# [Texte source]

* * * *

Pour définir la notion de complexité, il faut prendre en compte la dimension contradictoire des phénomènes qui sont étudiés par les sciences. Pour le dire vite, la pensée complexe est la pensée qui va accepter la complexité, c'est-à-dire la contradiction. La complexité n'est pas un refus de la simplicité, mais une ouverture sur l'inconcevable. En ce sens, la complexité de Morin est le « principe de la pensée qui considère le monde et non pas (…) le principe révélateur de l'essence du monde », (Introduction à la pensée complexe, p. 138).

La complexité est tout à la fois un défi, une simplification relative et une relation. Elle est tout d'abord un défi, parce qu'elle n'a pas pour objectif de donner une définition du réel, mais de trouver le bon angle pour l'étudier, c'est-à-dire en intégrant la complication, l'incertitude et la contradiction. Elle est ensuite une simplification relative, car elle ne consiste pas à simplifier le réel pour en livrer les composants ultimes, mais à prendre conscience que la réduction n'amène pas à la vérité. La réduction est un outil pour accéder au réel et non le réel lui-même. La complexité est « l'union de la simplicité et la complexité » (p. 135). Enfin, la complexité est la liaison entre le simple et le complexe : entre le monde réel et le monde des apparences, il y a des liens qui composent la complexité et qu'il s'agit aussi de prendre en compte.

* * * *

# [Données fournies]

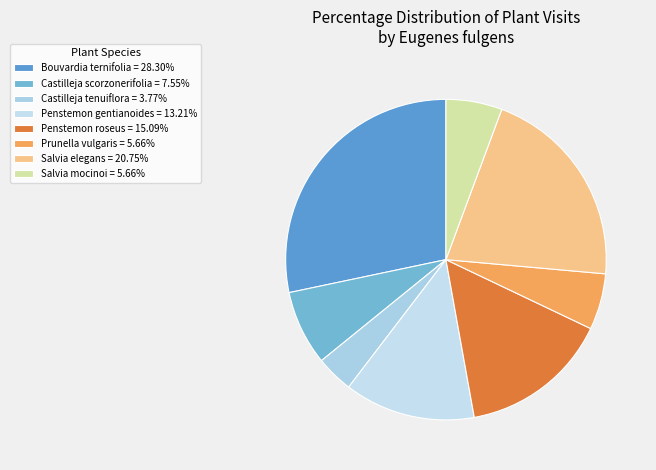

Which category has the smallest portion of the pie?

Castilleja tenuiflora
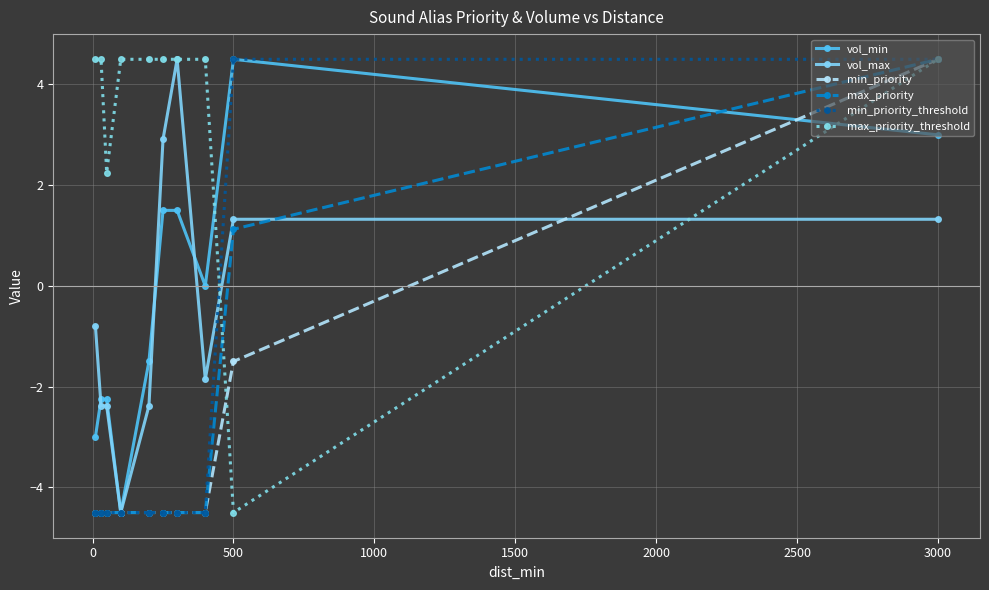

Which series has the largest total across all categories?

max_priority_threshold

* * * *

# [Objectif visé]
Recopiez à l'identique, dans le texte sur la complexité, tout ce qui va de « Pour définir la » jusqu'à « complexe, p. 138). ».

# [Tâche réalisée]
Pour définir la notion de complexité, il faut prendre en compte la dimension contradictoire des phénomènes qui sont étudiés par les sciences. Pour le dire vite, la pensée complexe est la pensée qui va accepter la complexité, c'est-à-dire la contradiction. La complexité n'est pas un refus de la simplicité, mais une ouverture sur l'inconcevable. En ce sens, la complexité de Morin est le « principe de la pensée qui considère le monde et non pas (…) le principe révélateur de l'essence du monde », (Introduction à la pensée complexe, p. 138).